After a can of cold beer I left Bill and the Whaler and waded waist deep across the sand bars and black-looking mussel flats in the half-light of a flaming sunset. All about me the bay was coming to life with hungry stripers chopping through frightened schools of small bait fishes. Overhead the gulls and neat-bodied terns, with black-tipped wings and black-marked heads, wheeled and screamed and dived with folded wings for bits of torn flesh and crippled fish drifting away from the slaughter. I could hear the broad tails splashing, the brooklike rippling of the bait schools frantically foaming the surface in useless maneuvers. All the while the birds, screaming ever louder, fought among themselves for tidbits.

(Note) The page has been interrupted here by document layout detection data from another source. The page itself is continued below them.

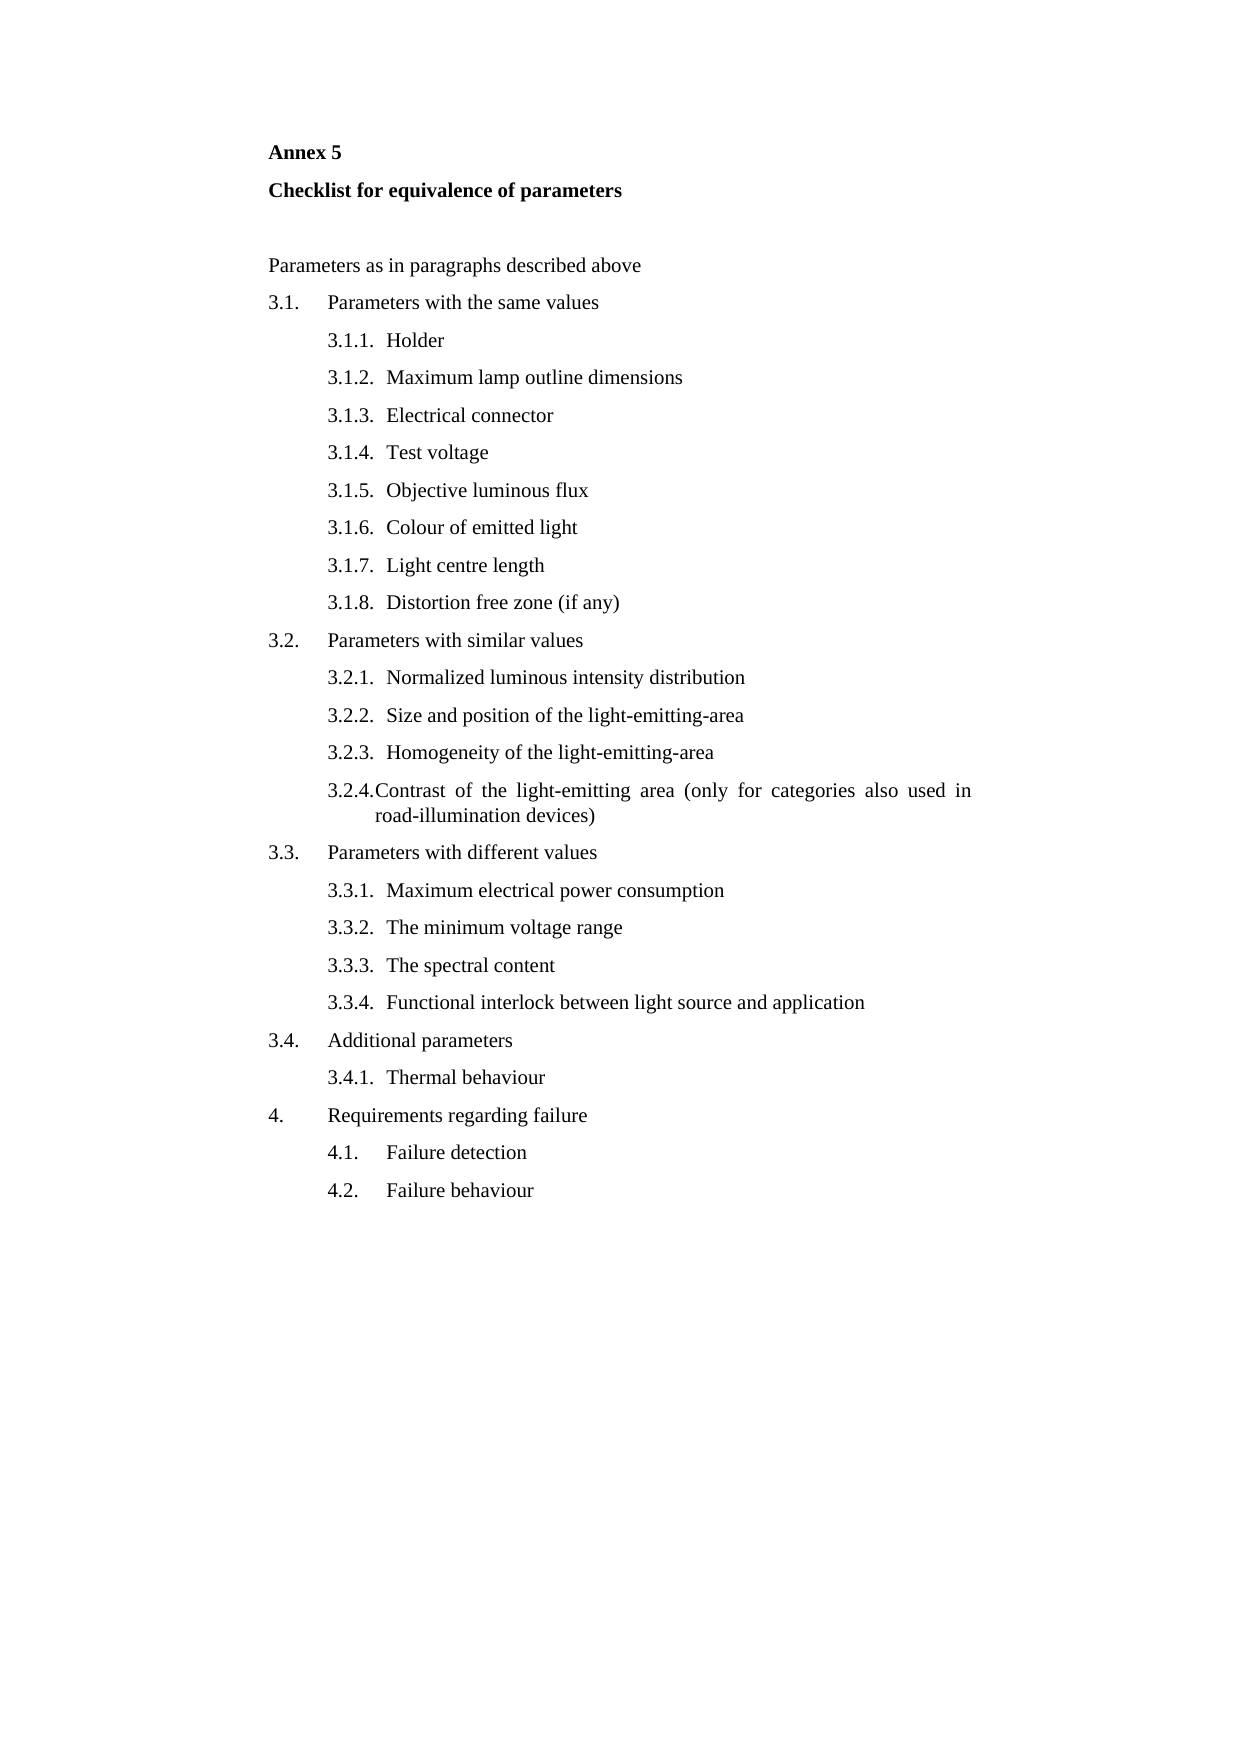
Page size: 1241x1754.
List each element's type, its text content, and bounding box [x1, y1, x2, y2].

text 4. Requirements regarding failure O [268, 1102, 972, 1127]
text 3.3.2. The minimum voltage range O [268, 914, 972, 939]
text 3.3.1. Maximum electrical power consumption O [268, 877, 972, 902]
text 4.1. Failure detection O [268, 1139, 972, 1164]
text 3.1.7. Light centre length O [268, 552, 972, 577]
text 4.2. Failure behaviour O [268, 1177, 972, 1202]
text 3.2. Parameters with similar values [268, 627, 972, 652]
text 3.1.5. Objective luminous flux O [268, 477, 972, 502]
text 3.4.1. Thermal behaviour O [268, 1064, 972, 1089]
text 3.2.2. Size and position of the light-emitting-area O [268, 702, 972, 727]
text 3.3.4. Functional interlock between light source and application O [268, 989, 972, 1014]
text 3.1.8. Distortion free zone (if any) O [268, 589, 972, 614]
text Annex 5 [268, 139, 972, 164]
text 3.1.4. Test voltage O [268, 439, 972, 464]
text Parameters as in paragraphs described above Check [268, 252, 972, 277]
text Checklist for equivalence of parameters [268, 177, 972, 202]
text 3.1. Parameters with the same values [268, 289, 972, 314]
text 3.3.3. The spectral content O [268, 952, 972, 977]
text 3.1.1. Holder O [268, 327, 972, 352]
text 3.2.1. Normalized luminous intensity distribution O [268, 664, 972, 689]
text 3.1.6. Colour of emitted light O [268, 514, 972, 539]
text 3.3. Parameters with different values [268, 839, 972, 864]
text 3.4. Additional parameters [268, 1027, 972, 1052]
text 3.2.3. Homogeneity of the light-emitting-area O [268, 739, 972, 764]
text 3.1.2. Maximum lamp outline dimensions O [268, 364, 972, 389]
text 3.2.4. Contrast of the light-emitting area (only for categories also used in road-illumination devices) O [268, 777, 972, 827]
text 3.1.3. Electrical connector O [268, 402, 972, 427]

When I came back to the boat, the rods were stowed. The Whaler strained against the Merrimack’s surge. Time to return.

That evening we split and cleaned our catch and prepared the stuffing (bread crumbs, melted butter, touch of oregano, dash of Worcestershire, finely diced onion, salt and pepper). They baked succulently in the juices, and there was time to make chowder with the heads. For the chowder I used a recipe from Archie Post, my old friend from Vermont University, and master of the dry fly on Maine’s West Branch. It goes like this:

Cook six strips of bacon in a pot until crisp; add a cup of chopped onions and fry until they turn gold; add diced potatoes and enough water to cover. Simmer until potatoes are nearly cooked.

In another pot, cover six striper heads with water. Add one big tablespoon of wet mustard and stir well. Add oregano and Worcestershire sauce, salt and pepper. Both pots will be ready about the same time. Combine the contents. Add one cup of dry sherry. Stir in lightly, briefly. Add one pint of milk and a half pint of cream. Maintain heat until chowder is piping hot, but do not boil. Ambrosia.